Big data is undeniably a buzzword in the business world. It’s a lot more than jargon, though — asking the right questions of the right data can yield invaluable results. As more industries look to gather insights from the vast amounts of available data, more interesting applications of data analytics become apparent. These stories offer excellent examples of big data improving interactions in a variety of markets.
Determining Buyer Intent with Big Data
Marketing professionals have been using the building blocks of predictive analytics for a few years now. However, cookies enabling personalized ads and early online analytics have grown into comprehensive predictive analytics tools, including in-depth search, social and browser history analysis. If a person is a potential buyer the data trail they leave behind is called intent data, and 67 percent of marketers think it can give them a competitive edge, according to Forrester Research on Forbes. Using past behaviors to predict a person’s intent to buy is the latest frontier in marketing, hoping to achieve an ideal marketing feat — serving up the right product before the user even has to look. The catch? Effectively finding and using intent data is not a one man job, and requires top notch tools and a data-driven team.
Predictive Marketing Makes Better Mobile Games
Proving the strength of predictive analytics, a new predictive marketing tool from Swrve is delivering promising results to mobile game developers, according to VentureBeat. Swrve predicts the appropriate time to prompt a player with certain promotions based on their own and other users’ data. Careful targeting and analysis resulted in a 50 percent increase in revenue from players, which is crucial to the freemium model adopted by many mobile games. By using the right data to deliver the right message, predictive analytics improves engagement, which is a boon for any industry.

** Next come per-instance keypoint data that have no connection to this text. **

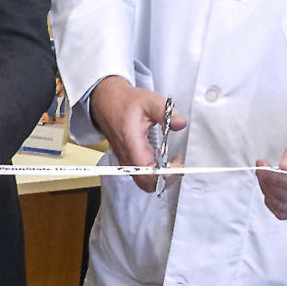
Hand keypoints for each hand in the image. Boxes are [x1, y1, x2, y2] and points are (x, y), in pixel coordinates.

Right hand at [91, 79, 184, 193]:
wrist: (106, 102)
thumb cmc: (125, 102)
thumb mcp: (150, 101)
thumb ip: (166, 112)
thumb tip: (180, 124)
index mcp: (131, 143)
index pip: (147, 172)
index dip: (165, 174)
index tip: (178, 164)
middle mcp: (126, 156)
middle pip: (146, 183)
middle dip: (166, 179)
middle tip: (178, 165)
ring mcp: (125, 160)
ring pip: (143, 182)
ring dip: (161, 177)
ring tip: (173, 163)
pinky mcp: (127, 160)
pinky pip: (141, 175)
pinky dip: (154, 174)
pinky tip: (163, 161)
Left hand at [257, 120, 286, 219]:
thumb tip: (284, 167)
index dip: (275, 178)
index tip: (262, 166)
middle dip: (268, 183)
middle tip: (261, 168)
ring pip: (284, 208)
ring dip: (268, 193)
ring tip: (265, 176)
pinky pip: (285, 212)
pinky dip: (272, 202)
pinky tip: (269, 186)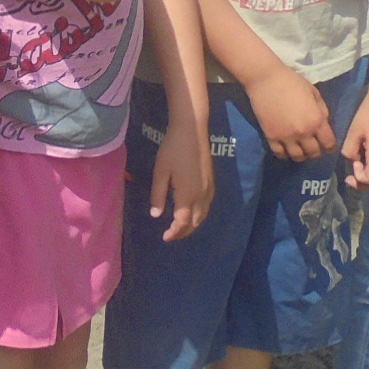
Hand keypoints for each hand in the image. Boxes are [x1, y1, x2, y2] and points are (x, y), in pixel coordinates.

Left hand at [148, 115, 213, 241]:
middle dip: (184, 232)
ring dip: (193, 225)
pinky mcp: (212, 182)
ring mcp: (209, 189)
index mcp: (187, 194)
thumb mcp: (160, 172)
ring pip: (203, 215)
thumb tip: (156, 215)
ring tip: (180, 227)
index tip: (165, 237)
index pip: (182, 222)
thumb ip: (158, 195)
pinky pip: (207, 206)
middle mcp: (201, 195)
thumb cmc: (172, 149)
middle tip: (171, 235)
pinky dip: (200, 215)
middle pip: (195, 222)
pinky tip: (192, 212)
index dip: (175, 233)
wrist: (192, 130)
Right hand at [247, 63, 334, 161]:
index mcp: (316, 120)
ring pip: (298, 157)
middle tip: (314, 148)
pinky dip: (285, 154)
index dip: (330, 147)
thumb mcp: (314, 93)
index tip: (329, 147)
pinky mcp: (271, 137)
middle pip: (314, 153)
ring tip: (300, 150)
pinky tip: (286, 149)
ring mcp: (286, 137)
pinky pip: (280, 154)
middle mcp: (304, 133)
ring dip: (302, 155)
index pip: (329, 143)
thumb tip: (324, 124)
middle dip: (316, 152)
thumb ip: (322, 110)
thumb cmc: (292, 82)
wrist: (266, 80)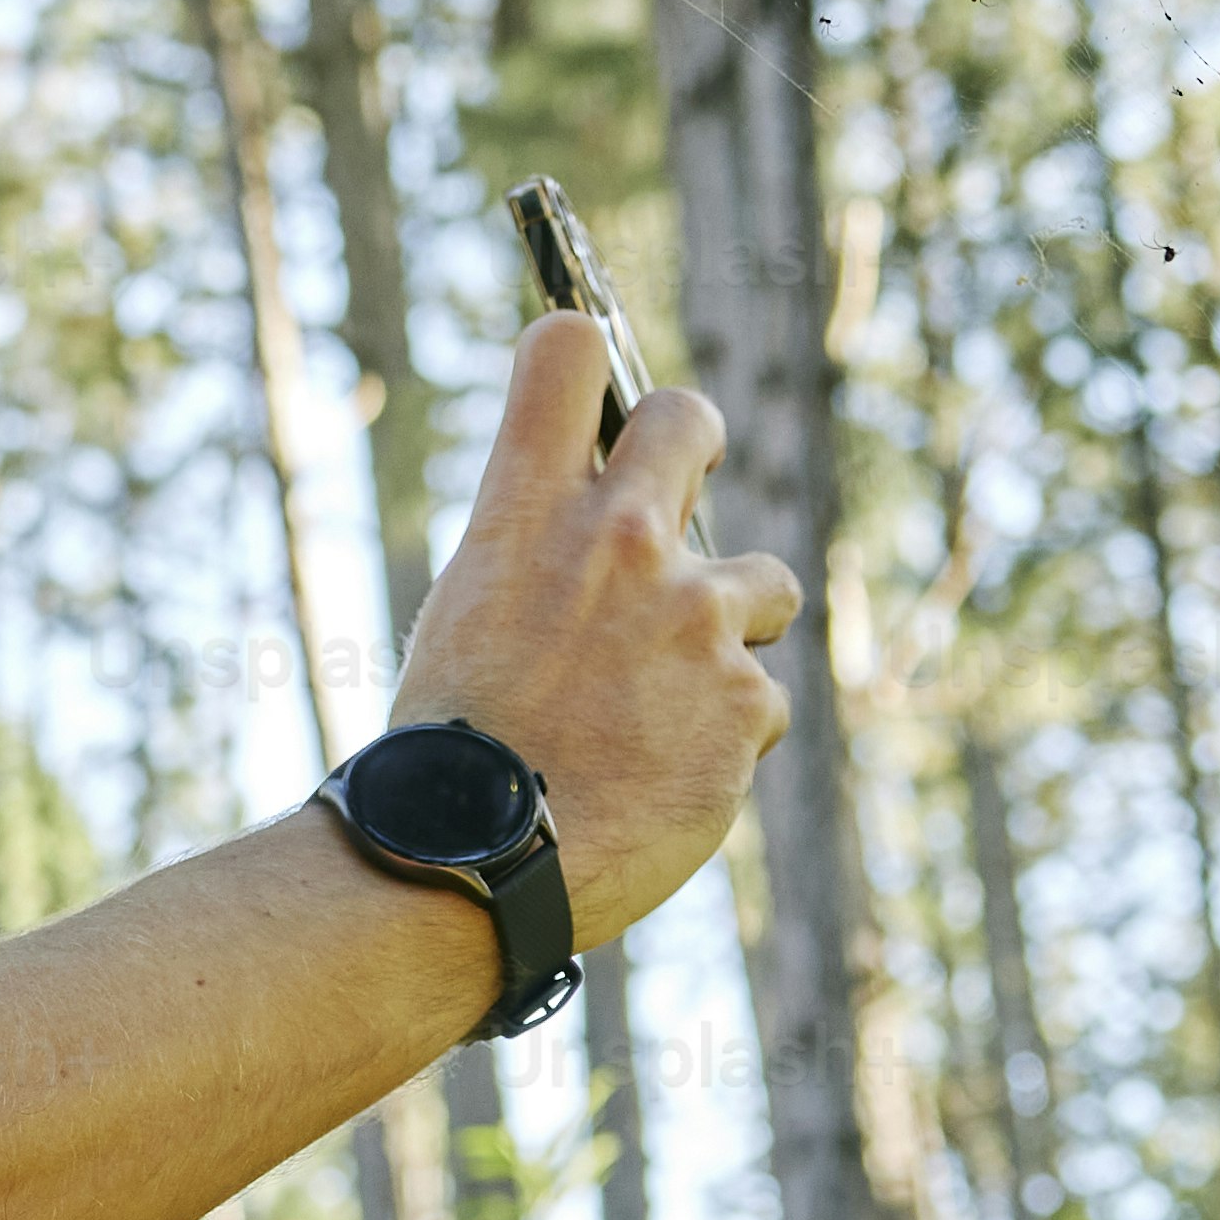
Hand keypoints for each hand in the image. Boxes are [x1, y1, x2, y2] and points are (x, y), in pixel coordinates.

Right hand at [384, 313, 804, 946]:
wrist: (474, 864)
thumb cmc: (452, 759)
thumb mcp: (467, 622)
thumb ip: (538, 563)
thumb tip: (588, 548)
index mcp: (525, 517)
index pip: (564, 355)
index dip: (581, 360)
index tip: (590, 396)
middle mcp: (619, 542)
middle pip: (688, 418)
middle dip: (695, 442)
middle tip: (688, 484)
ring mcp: (693, 618)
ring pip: (767, 584)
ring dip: (734, 632)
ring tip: (671, 704)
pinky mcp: (743, 702)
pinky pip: (758, 705)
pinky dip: (723, 742)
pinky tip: (665, 780)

Big Data Takes Off for the Travel Industry
The travel industry logs more than a billion transactional data points each day between transport and lodging reservations. Now, like many industries before it, travel companies are becoming increasingly dependent on big data analytics, according to Information Age. In addition to transactional data, the travel industry can gain insights from social media, review pages and even weather patterns. By taking note of trends a travel company can devise an impromptu promotion based on a spike in destination searches or find a perfect locale for expansion. The advantages of an effective analytical model can ensure travel campaigns are well timed and go the distance.

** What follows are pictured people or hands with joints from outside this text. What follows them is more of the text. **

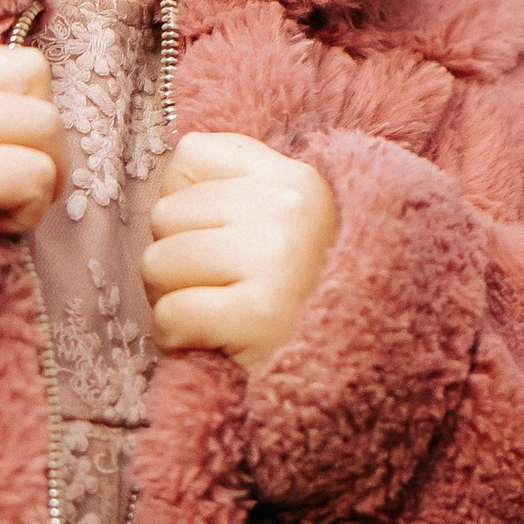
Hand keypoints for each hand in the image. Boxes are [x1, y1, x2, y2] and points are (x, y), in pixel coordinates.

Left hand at [145, 134, 336, 372]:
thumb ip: (241, 191)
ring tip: (215, 315)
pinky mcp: (258, 314)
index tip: (219, 240)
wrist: (365, 366)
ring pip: (158, 262)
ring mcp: (274, 258)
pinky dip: (176, 337)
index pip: (191, 157)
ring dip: (171, 299)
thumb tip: (170, 186)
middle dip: (175, 259)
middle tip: (215, 290)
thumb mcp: (295, 224)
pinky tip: (214, 343)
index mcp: (295, 178)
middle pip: (165, 213)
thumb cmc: (311, 296)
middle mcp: (286, 207)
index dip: (189, 205)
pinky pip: (170, 314)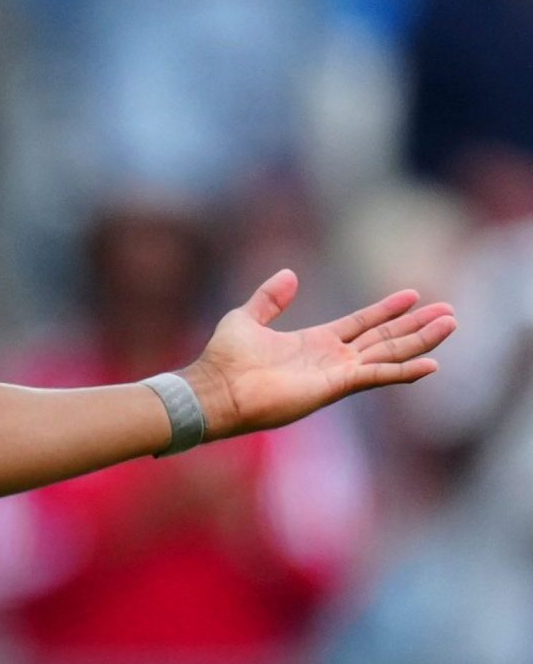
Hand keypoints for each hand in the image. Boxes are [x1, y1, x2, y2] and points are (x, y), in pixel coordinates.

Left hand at [185, 271, 453, 439]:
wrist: (215, 389)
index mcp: (315, 342)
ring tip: (449, 325)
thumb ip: (269, 298)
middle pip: (384, 338)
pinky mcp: (335, 386)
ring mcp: (336, 373)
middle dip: (415, 325)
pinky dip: (404, 371)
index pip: (361, 323)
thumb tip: (289, 274)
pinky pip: (377, 376)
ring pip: (389, 354)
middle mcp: (332, 358)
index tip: (413, 295)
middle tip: (448, 312)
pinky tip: (431, 364)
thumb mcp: (247, 317)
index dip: (387, 309)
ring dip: (420, 341)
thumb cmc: (225, 360)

Improving Public Health with Predictive Analytics
An inventive new tool developed by the city of Chicago lends the power of advanced analytics to the Department of Public Health, GCN reports. After deploying a tool to schedule health inspections based on tweets about food poisoning and a predictive model to cut off a growing rodent population, the department has developed another predictive model to reduce foodborne illness. The city now updates a database of calls to its 311 Service Request hotline and assorted public data, including social reviews, daily. It then determines which restaurants should take high priority appointments for inspections. Using big data to improve day-to-day life is a healthy goal, and we’d like to see more cities make smart moves like this.